A Dead Duck? The Future of Confessional Theological Education

A board member from Claremont School of Theology was recently quoted as claiming that, “The confessional seminary is a dead duck.”  The quote was reported in an article written by Mark Tooley for The American Spectator on the recent and controversial announcement by Claremont that they intend to begin participating in an effort to train Jewish and Muslim clerics.  The statement from the unnamed board member should cause anyone with knowledge of current theological education in the United States to raise a quizzical eyebrow.  A dead duck?  A quick glance at the current enrollment stats of theological schools will reveal that this statement is, at best, an embarrassing display of ignorance and, at worst, a ridiculous refusal to pay attention to the actual evidence.

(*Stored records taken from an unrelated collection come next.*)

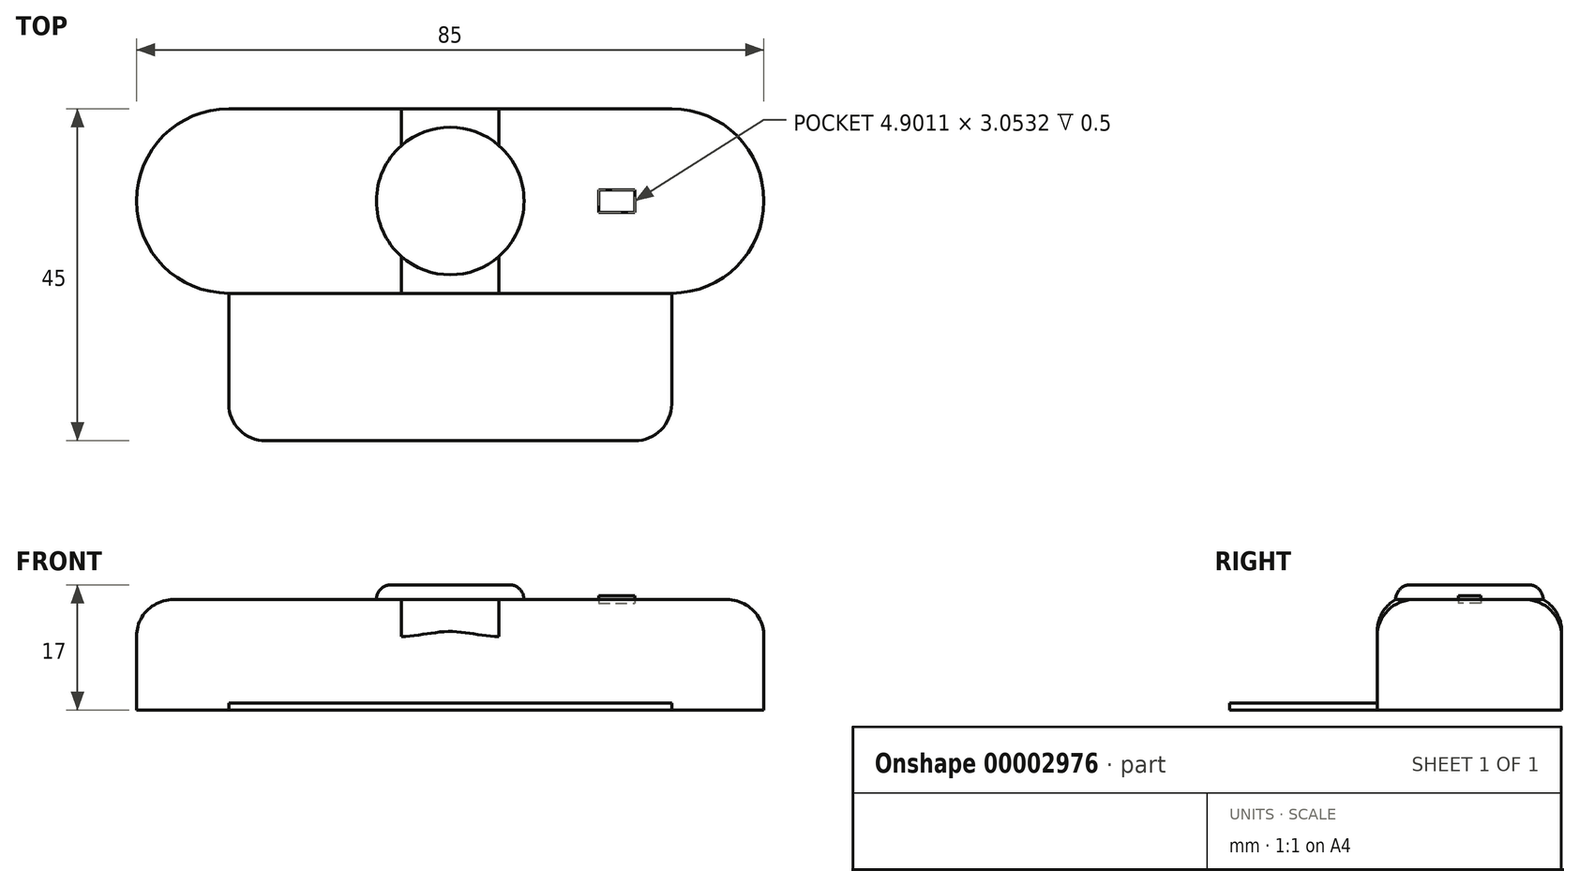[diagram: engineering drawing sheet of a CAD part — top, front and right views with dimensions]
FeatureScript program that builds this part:
annotation { "Feature Type Name" : "Feature", "Feature Type Description" : "" }
export const myFeature = defineFeature(function(context is Context, id is Id, definition is map)
    precondition{}
    {
        {
            var Q0;
            Q0=qCreatedBy(makeId("Top.planeOp"),FACE);
            var sketch = newSketch(context, id + "F0", { "sketchPlane" : qUnion([Q0])});
            skLineSegment(sketch, "E0.bottom", {"start": v(0, 0) * mm, "end": v(60, 0) * mm});
            skLineSegment(sketch, "E0.top", {"start": v(0, -25) * mm, "end": v(60, -25) * mm});
            skArc(sketch, "E1", {"start": v(0, 0) * mm, "mid": v(-12.5, -12.5) * mm, "end": v(0, -25) * mm});
            skArc(sketch, "E2", {"start": v(60, -25) * mm, "mid": v(72.5, -12.5) * mm, "end": v(60, 0) * mm});
            skSolve(sketch);
        }
        {
            var Q0;
            Q0=makeQuery(id+"F0.imprint","IMPRINT",FACE,{"disambiguationData":[TD([[makeQuery(id+"F0.imprint","IMPRINT",EDGE,{"derivedFrom":sQuery(id+"F0.wireOp",EDGE,"E0.bottom")}),-1.0]])]});
            extrude(context, id + "F1", {"entities" : qUnion([Q0]), "depth" : 15 * mm});
        }
        {
            var Q0;
            Q0=makeQuery(id+"F1.opExtrude","CAP_FACE",FACE,{"disambiguationData":[OSD([sQuery(id+"F0.wireOp",EDGE,"E0.bottom"),sQuery(id+"F0.wireOp",EDGE,"E0.top"),sQuery(id+"F0.wireOp",EDGE,"E1"),sQuery(id+"F0.wireOp",EDGE,"E2")])],"isStart":false});
            var sketch = newSketch(context, id + "F2", { "sketchPlane" : qUnion([Q0])});
            skCircle(sketch, "E3", {"center": v(30, -12.5) * mm, "radius": 10 * mm});
            skLineSegment(sketch, "E4", {"start": v(-12.5, -12.5) * mm, "end": v(72.5, -12.5) * mm, "construction": true});
            skLineSegment(sketch, "E5", {"start": v(30, 0) * mm, "end": v(30, -25) * mm, "construction": true});
            skSolve(sketch);
        }
        {
            var Q0;
            Q0=makeQuery(id+"F2.imprint","IMPRINT",FACE,{"disambiguationData":[TD([[makeQuery(id+"F2.imprint","IMPRINT",EDGE,{"derivedFrom":sQuery(id+"F2.wireOp",EDGE,"E3")}),1.0]])]});
            extrude(context, id + "F3", {"entities" : qUnion([Q0]), "operationType" : NewBodyOperationType.ADD, "depth" : 2 * mm});
        }
        {
            var Q0;
            Q0=makeQuery(id+"F1.opExtrude","CAP_FACE",FACE,{"disambiguationData":[OSD([sQuery(id+"F0.wireOp",EDGE,"E0.bottom"),sQuery(id+"F0.wireOp",EDGE,"E0.top"),sQuery(id+"F0.wireOp",EDGE,"E1"),sQuery(id+"F0.wireOp",EDGE,"E2")])],"isStart":false});
            var sketch = newSketch(context, id + "F4", { "sketchPlane" : qUnion([Q0])});
            skLineSegment(sketch, "E6.bottom", {"start": v(50.13, -10.97) * mm, "end": v(55.03, -10.97) * mm});
            skLineSegment(sketch, "E6.top", {"start": v(50.13, -14.03) * mm, "end": v(55.03, -14.03) * mm});
            skLineSegment(sketch, "E6.left", {"start": v(50.13, -10.97) * mm, "end": v(50.13, -14.03) * mm});
            skLineSegment(sketch, "E6.right", {"start": v(55.03, -10.97) * mm, "end": v(55.03, -14.03) * mm});
            skLineSegment(sketch, "E7", {"start": v(-12.5, -12.5) * mm, "end": v(72.5, -12.5) * mm, "construction": true});
            skLineSegment(sketch, "E8", {"start": v(30, 0) * mm, "end": v(30, -25) * mm, "construction": true});
            skLineSegment(sketch, "E9", {"start": v(50.13, -12.5) * mm, "end": v(55.03, -12.5) * mm, "construction": true});
            skSolve(sketch);
        }
        {
            var Q0;
            Q0=makeQuery(id+"F4.imprint","IMPRINT",FACE,{"disambiguationData":[TD([[makeQuery(id+"F4.imprint","IMPRINT",EDGE,{"derivedFrom":sQuery(id+"F4.wireOp",EDGE,"E6.bottom")}),-1.0]])]});
            extrude(context, id + "F5", {"entities" : qUnion([Q0]), "operationType" : NewBodyOperationType.REMOVE, "oppositeDirection" : true, "depth" : 0.5 * mm});
        }
        {
            var Q0;
            Q0=makeQuery(id+"F1.opExtrude","CAP_EDGE",EDGE,{"disambiguationData":[OSD([sQuery(id+"F0.wireOp",EDGE,"E1")])],"isStart":false});
            fillet(context, id + "F6", {"entities" : qUnion([Q0]), "radius" : 5 * mm, "tangentPropagation" : true, "allowEdgeOverflow" : false});
        }
        {
            var Q0;
            Q0=makeQuery(id+"F3.opExtrude","CAP_EDGE",EDGE,{"disambiguationData":[OSD([sQuery(id+"F2.wireOp",EDGE,"E3")])],"isStart":false});
            fillet(context, id + "F7", {"entities" : qUnion([Q0]), "radius" : 2 * mm, "tangentPropagation" : true, "allowEdgeOverflow" : false});
        }
        {
            var Q0;
            Q0=makeQuery(id+"F1.opExtrude","CAP_FACE",FACE,{"disambiguationData":[OSD([sQuery(id+"F0.wireOp",EDGE,"E0.bottom"),sQuery(id+"F0.wireOp",EDGE,"E0.top"),sQuery(id+"F0.wireOp",EDGE,"E1"),sQuery(id+"F0.wireOp",EDGE,"E2")])],"isStart":true});
            var sketch = newSketch(context, id + "F8", { "sketchPlane" : qUnion([Q0])});
            skLineSegment(sketch, "E10.bottom", {"start": v(0, 25) * mm, "end": v(60, 25) * mm});
            skLineSegment(sketch, "E10.top", {"start": v(5, 45) * mm, "end": v(55, 45) * mm});
            skLineSegment(sketch, "E10.left", {"start": v(0, 25) * mm, "end": v(0, 40) * mm});
            skLineSegment(sketch, "E10.right", {"start": v(60, 25) * mm, "end": v(60, 40) * mm});
            skLineSegment(sketch, "E11.bottom", {"start": v(60, 25) * mm, "end": v(60, 25) * mm});
            skLineSegment(sketch, "E11.top", {"start": v(60, 25) * mm, "end": v(60, 25) * mm});
            skLineSegment(sketch, "E11.left", {"start": v(60, 25) * mm, "end": v(60, 25) * mm});
            skLineSegment(sketch, "E11.right", {"start": v(60, 25) * mm, "end": v(60, 25) * mm});
            skPoint(sketch, "E12.visualSharp", {"position": v(0, 45) * mm});
            skArc(sketch, "E12.filletArc", {"start": v(5, 45) * mm, "mid": v(1.46, 43.54) * mm, "end": v(0, 40) * mm});
            skPoint(sketch, "E13.visualSharp", {"position": v(60, 45) * mm});
            skArc(sketch, "E13.filletArc", {"start": v(60, 40) * mm, "mid": v(58.54, 43.54) * mm, "end": v(55, 45) * mm});
            skSolve(sketch);
        }
        {
            var Q0;
            Q0=makeQuery(id+"F8.imprint","IMPRINT",FACE,{"disambiguationData":[TD([[makeQuery(id+"F8.imprint","IMPRINT",EDGE,{"derivedFrom":sQuery(id+"F8.wireOp",EDGE,"E10.bottom")}),1.0]])]});
            extrude(context, id + "F9", {"entities" : qUnion([Q0]), "operationType" : NewBodyOperationType.ADD, "oppositeDirection" : true, "depth" : 1 * mm});
        }
        {
            var Q0;
            Q0=makeQuery(id+"F5.boolean.opBoolean","COPY",FACE,{"derivedFrom":makeQuery(id+"F5.opExtrude","CAP_FACE",FACE,{"disambiguationData":[OSD([sQuery(id+"F4.wireOp",EDGE,"E6.bottom"),sQuery(id+"F4.wireOp",EDGE,"E6.top"),sQuery(id+"F4.wireOp",EDGE,"E6.left"),sQuery(id+"F4.wireOp",EDGE,"E6.right")])],"isStart":false})});
            var sketch = newSketch(context, id + "F10", { "sketchPlane" : qUnion([Q0])});
            skLineSegment(sketch, "E14.bottom", {"start": v(50.13, -10.97) * mm, "end": v(55.03, -10.97) * mm});
            skLineSegment(sketch, "E14.top", {"start": v(50.13, -14.03) * mm, "end": v(55.03, -14.03) * mm});
            skLineSegment(sketch, "E14.left", {"start": v(50.13, -10.97) * mm, "end": v(50.13, -14.03) * mm});
            skLineSegment(sketch, "E14.right", {"start": v(55.03, -10.97) * mm, "end": v(55.03, -14.03) * mm});
            skSolve(sketch);
        }
        {
            var Q0;
            Q0=makeQuery(id+"F10.imprint","IMPRINT",FACE,{"disambiguationData":[TD([[makeQuery(id+"F10.imprint","IMPRINT",EDGE,{"derivedFrom":sQuery(id+"F10.wireOp",EDGE,"E14.bottom")}),-1.0]])]});
            extrude(context, id + "F11", {"entities" : qUnion([Q0]), "depth" : 1 * mm});
        }
    });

The Association of Theological Schools (ATS) publishes enrollment figures in their Annual Data Tables.  The following information is taken from Table 2.15 of the 2009-10 document.  Numbers in parentheses following the names of each school are the total headcount of the institution as reported by ATS. 
The largest seminary in the United States is Fuller Theological Seminary (4,038).  While Fuller maintains a statement of faith that is distinctly Christian and confessional, it has gained a reputation for moving away from its evangelical roots.  The second and third largest schools are, respectively, Southwestern (2,591) and Southern (2,585) Baptist Theological Seminaries.  Both of these institutions would be considered some of the most stringently confessional, conservative, and evangelical seminaries in United States, if not the world.  Indeed, in 2005, Southern reported the need for more class hours due to high levels of increased enrollment.  The fourth and fifth largest schools are Dallas (1974) and Gordon-Conwell (1892) Theological Seminaries, both well-known for evangelical and confessional stances.  Rounding out the top eight are New Orleans Baptist (1665) Southeastern Baptist (1643) and Asbury Theological Seminary (1571).  All of the top eight seminaries can be considered confessional and together represent an enrollment of almost 18,000 students.

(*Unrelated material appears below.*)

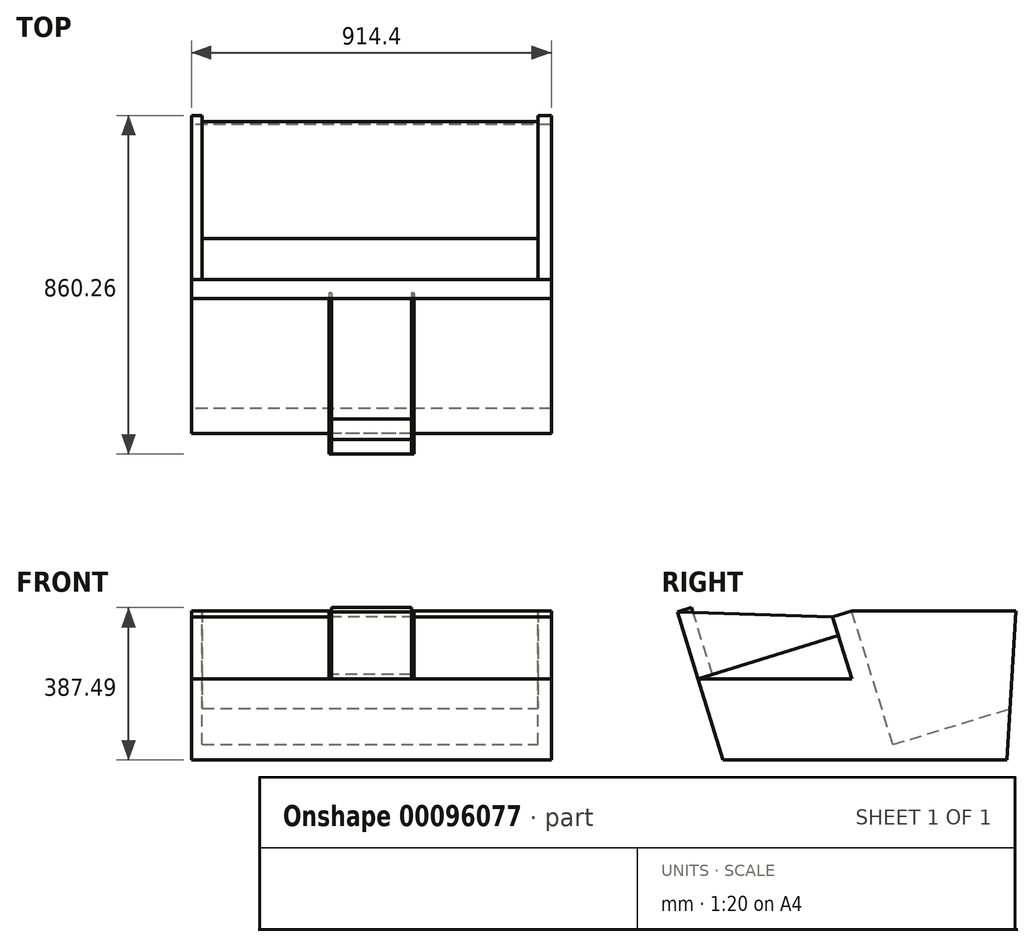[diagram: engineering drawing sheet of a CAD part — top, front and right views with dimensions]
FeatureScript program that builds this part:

These numbers should be kept firmly in mind when considering the statement by the Claremont board member that confessional theological education is a dead duck.  ATS reported an enrollment of 353 students at Claremont in the fall of 2009.  Claremont has less than 9% of the enrollment of Fuller, the largest seminary, and less than a quarter of the enrollment of Asbury, which is at the bottom of the top-eight list. 
The numbers clearly show that confessional seminaries dominate the theological education market.  It would seem that this outspoken Claremont board member, if he has looked at the data, has forgotten to open his eyes.  If he is not familiar with these numbers, it means that he has oversight responsibility for an institution in a field of which he has absolutely inferior knowledge.  Claremont should be embarrassed by such an uninformed and ridiculous statement coming from one of its representatives.  The confessional seminaries are hardly dead ducks.  In reality, they have more students than the more theologically liberal institutions.  Most, if not all, of the schools in the top-eight list have numerous extension sites in order to meet the rising demand for confessional and evangelical theological education.  Indeed, one is led to wonder if Claremont is reaching out to other religions precisely because they are having a hard time attracting Christians to study there.  When the data is considered, despite the silly claims of this board member, confessional theological education is alive, well, and growing.